Record excerpts.
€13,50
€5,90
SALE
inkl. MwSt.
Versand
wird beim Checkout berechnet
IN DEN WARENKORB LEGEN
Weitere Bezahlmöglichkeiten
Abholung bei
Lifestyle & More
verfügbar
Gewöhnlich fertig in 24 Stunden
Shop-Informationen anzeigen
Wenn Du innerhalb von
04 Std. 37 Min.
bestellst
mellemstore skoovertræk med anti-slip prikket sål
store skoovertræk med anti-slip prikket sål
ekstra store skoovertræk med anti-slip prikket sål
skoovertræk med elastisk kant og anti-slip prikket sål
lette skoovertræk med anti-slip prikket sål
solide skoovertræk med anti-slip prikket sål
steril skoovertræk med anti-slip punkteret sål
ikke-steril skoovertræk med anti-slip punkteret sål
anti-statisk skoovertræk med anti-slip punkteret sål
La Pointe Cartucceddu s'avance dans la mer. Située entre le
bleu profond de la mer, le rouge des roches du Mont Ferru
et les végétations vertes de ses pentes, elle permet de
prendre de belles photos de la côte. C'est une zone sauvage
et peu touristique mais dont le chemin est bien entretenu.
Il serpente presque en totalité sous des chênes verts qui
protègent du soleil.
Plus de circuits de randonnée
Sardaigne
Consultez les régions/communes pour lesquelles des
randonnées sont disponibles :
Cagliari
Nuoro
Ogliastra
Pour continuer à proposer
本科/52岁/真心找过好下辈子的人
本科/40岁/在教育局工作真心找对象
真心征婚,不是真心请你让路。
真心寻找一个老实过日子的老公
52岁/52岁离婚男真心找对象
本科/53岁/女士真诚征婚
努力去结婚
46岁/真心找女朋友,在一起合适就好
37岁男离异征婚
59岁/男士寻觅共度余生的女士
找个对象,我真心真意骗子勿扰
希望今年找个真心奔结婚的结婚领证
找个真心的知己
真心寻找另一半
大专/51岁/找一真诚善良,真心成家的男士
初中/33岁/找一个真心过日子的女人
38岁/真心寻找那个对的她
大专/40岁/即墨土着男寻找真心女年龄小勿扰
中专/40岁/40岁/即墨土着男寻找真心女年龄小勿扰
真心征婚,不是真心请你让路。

What the task asks. Copy every line of text from the data above word for word, in the same order and without changing anything.

Response to this exercise.
€13,50
€5,90
SALE
inkl. MwSt.
Versand
wird beim Checkout berechnet
IN DEN WARENKORB LEGEN
Weitere Bezahlmöglichkeiten
Abholung bei
Lifestyle & More
verfügbar
Gewöhnlich fertig in 24 Stunden
Shop-Informationen anzeigen
Wenn Du innerhalb von
04 Std. 37 Min.
bestellst
mellemstore skoovertræk med anti-slip prikket sål
store skoovertræk med anti-slip prikket sål
ekstra store skoovertræk med anti-slip prikket sål
skoovertræk med elastisk kant og anti-slip prikket sål
lette skoovertræk med anti-slip prikket sål
solide skoovertræk med anti-slip prikket sål
steril skoovertræk med anti-slip punkteret sål
ikke-steril skoovertræk med anti-slip punkteret sål
anti-statisk skoovertræk med anti-slip punkteret sål
La Pointe Cartucceddu s'avance dans la mer. Située entre le
bleu profond de la mer, le rouge des roches du Mont Ferru
et les végétations vertes de ses pentes, elle permet de
prendre de belles photos de la côte. C'est une zone sauvage
et peu touristique mais dont le chemin est bien entretenu.
Il serpente presque en totalité sous des chênes verts qui
protègent du soleil.
Plus de circuits de randonnée
Sardaigne
Consultez les régions/communes pour lesquelles des
randonnées sont disponibles :
Cagliari
Nuoro
Ogliastra
Pour continuer à proposer
本科/52岁/真心找过好下辈子的人
本科/40岁/在教育局工作真心找对象
真心征婚,不是真心请你让路。
真心寻找一个老实过日子的老公
52岁/52岁离婚男真心找对象
本科/53岁/女士真诚征婚
努力去结婚
46岁/真心找女朋友,在一起合适就好
37岁男离异征婚
59岁/男士寻觅共度余生的女士
找个对象,我真心真意骗子勿扰
希望今年找个真心奔结婚的结婚领证
找个真心的知己
真心寻找另一半
大专/51岁/找一真诚善良,真心成家的男士
初中/33岁/找一个真心过日子的女人
38岁/真心寻找那个对的她
大专/40岁/即墨土着男寻找真心女年龄小勿扰
中专/40岁/40岁/即墨土着男寻找真心女年龄小勿扰
真心征婚,不是真心请你让路。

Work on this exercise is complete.